Omsk wird Russlands Kulturhauptstadt – mit 350 Veranstaltungen und neuen Projekten
Anna SchmittOmsk wird Russlands Kulturhauptstadt – mit 350 Veranstaltungen und neuen Projekten
Omsk ist Russlands Kulturhauptstadt des Jahres – eine entscheidende Weichenstellung für die langfristige Entwicklung der Stadt. Bei einer Pressekonferenz stellten Vertreter der Stadtverwaltung die Pläne vor, darunter über 350 Veranstaltungen, die das lokale Kulturleben bereichern sollen.
Mit dem neuen Status will Omsk seine Kulturszene stärken, indem es bedeutende Projekte bündelt. Die stellvertretende Bürgermeisterin Inna Jelezkaja präsentierte gemeinsam mit Oleg Fedorenko und Andrei Neupokoew das kommende Programm.

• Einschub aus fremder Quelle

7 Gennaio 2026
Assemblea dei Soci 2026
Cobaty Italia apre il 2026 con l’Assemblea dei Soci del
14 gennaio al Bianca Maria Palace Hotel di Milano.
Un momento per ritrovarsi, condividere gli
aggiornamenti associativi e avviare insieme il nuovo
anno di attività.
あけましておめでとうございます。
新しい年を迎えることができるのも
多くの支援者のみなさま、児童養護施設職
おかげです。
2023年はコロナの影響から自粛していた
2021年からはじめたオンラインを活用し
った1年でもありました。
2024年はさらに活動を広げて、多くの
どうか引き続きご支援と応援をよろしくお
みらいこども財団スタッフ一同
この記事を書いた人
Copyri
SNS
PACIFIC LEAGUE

Ab dem 1. September eröffnet an der Kunstschule für Kinder Nr. 3 eine Schule für kreative Industrien, die außerschulische Kurse in modernen, kreativen Bereichen anbietet. Damit erhalten junge Einwohner neue Möglichkeiten, sich künstlerisch zu entfalten.

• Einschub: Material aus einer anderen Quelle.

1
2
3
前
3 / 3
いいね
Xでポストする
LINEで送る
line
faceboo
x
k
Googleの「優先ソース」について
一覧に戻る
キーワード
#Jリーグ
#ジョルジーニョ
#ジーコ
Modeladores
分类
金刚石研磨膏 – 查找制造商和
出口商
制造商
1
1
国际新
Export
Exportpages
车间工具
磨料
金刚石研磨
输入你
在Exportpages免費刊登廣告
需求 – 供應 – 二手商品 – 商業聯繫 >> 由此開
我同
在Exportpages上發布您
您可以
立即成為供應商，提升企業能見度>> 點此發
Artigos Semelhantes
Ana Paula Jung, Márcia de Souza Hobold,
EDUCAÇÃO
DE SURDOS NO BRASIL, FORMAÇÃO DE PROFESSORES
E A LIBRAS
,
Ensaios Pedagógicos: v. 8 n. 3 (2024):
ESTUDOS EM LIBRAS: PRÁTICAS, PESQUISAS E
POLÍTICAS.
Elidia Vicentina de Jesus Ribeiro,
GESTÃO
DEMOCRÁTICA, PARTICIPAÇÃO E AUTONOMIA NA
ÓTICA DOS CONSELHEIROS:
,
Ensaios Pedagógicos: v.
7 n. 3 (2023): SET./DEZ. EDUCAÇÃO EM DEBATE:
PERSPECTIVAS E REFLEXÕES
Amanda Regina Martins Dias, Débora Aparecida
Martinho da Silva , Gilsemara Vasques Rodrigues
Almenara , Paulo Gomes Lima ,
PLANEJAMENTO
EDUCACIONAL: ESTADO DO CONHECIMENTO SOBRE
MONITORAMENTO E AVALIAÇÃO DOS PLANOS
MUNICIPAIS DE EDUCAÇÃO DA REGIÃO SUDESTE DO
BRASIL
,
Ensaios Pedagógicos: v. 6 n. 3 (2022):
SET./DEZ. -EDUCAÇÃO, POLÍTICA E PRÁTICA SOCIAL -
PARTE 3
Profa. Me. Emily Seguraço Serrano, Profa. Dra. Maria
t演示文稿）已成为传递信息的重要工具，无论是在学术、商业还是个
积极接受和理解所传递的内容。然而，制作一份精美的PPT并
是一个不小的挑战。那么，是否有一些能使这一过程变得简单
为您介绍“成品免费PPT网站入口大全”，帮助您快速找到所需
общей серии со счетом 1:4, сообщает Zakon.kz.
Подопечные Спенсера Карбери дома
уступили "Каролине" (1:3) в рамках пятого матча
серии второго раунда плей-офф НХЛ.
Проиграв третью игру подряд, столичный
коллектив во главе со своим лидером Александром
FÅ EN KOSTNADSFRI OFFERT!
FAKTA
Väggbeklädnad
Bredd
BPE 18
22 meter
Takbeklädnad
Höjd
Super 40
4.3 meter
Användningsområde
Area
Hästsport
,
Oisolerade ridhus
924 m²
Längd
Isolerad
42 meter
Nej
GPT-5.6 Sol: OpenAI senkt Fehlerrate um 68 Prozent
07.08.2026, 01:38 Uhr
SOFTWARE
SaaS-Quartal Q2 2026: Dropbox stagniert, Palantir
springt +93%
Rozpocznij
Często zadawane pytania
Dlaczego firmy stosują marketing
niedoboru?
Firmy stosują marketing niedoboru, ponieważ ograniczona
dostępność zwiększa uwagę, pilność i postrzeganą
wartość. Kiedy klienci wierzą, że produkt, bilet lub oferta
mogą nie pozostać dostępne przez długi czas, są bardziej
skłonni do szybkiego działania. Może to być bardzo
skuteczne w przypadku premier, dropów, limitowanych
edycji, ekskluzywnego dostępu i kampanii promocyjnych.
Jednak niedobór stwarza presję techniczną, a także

Zu den Höhepunkten des Jahres zählt ein Festival zu Ehren des einflussreichen Musikers Jegor Letow, das sein Vermächtnis würdigt. Zudem findet das CHAT-Monodrama-Festival statt, bei dem russische Theater und unabhängige Schauspieler ihre Performances präsentieren.
Im Sommer verlagern sich die kulturellen Aktivitäten ins Freie: Regelmäßige Konzerte und Festivals stehen auf dem Programm. Darüber hinaus eröffnet das Familiengeschichtliche Museum W.I. Seljuk, das sich den Geschichten und Archiven von Omsker Familien widmet.

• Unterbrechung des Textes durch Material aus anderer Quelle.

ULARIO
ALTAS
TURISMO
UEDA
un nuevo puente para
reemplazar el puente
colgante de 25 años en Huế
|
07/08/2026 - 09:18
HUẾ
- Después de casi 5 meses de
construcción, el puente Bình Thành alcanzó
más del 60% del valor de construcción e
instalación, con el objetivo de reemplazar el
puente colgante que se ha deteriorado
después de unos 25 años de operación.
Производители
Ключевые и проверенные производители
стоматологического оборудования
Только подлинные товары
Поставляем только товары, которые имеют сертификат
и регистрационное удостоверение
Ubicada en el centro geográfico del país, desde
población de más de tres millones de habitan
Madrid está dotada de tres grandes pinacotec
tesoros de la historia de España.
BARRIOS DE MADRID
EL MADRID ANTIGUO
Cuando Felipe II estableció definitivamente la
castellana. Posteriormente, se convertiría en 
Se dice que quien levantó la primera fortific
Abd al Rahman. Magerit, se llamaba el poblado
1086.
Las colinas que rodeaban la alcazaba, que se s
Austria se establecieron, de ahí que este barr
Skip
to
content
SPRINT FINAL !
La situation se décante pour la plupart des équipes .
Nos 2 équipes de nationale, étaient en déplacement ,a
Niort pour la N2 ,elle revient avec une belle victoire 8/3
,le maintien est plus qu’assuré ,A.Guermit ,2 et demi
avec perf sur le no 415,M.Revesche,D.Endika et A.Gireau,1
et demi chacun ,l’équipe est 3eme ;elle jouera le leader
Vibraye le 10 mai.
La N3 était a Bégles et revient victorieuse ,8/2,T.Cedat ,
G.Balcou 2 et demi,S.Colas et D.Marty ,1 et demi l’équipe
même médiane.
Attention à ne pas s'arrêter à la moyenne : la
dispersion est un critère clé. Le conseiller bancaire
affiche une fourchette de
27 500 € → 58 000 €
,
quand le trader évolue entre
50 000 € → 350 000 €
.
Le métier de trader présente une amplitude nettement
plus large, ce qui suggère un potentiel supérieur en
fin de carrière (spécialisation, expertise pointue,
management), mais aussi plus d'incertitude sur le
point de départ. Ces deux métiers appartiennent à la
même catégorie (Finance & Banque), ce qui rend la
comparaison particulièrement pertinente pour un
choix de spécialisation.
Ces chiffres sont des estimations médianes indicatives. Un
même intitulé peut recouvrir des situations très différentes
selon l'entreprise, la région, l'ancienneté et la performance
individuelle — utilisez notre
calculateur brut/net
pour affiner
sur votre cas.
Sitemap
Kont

Der Titel der Kulturhauptstadt bringt Omsk ein dichtes Veranstaltungsprogramm – von Festivals und Ausstellungen bis hin zu neuen Bildungsprojekten. Mit über 350 geplanten Aktivitäten erwartet die Stadt einen deutlichen Aufschwung für ihr kulturelles Umfeld im Laufe des Jahres.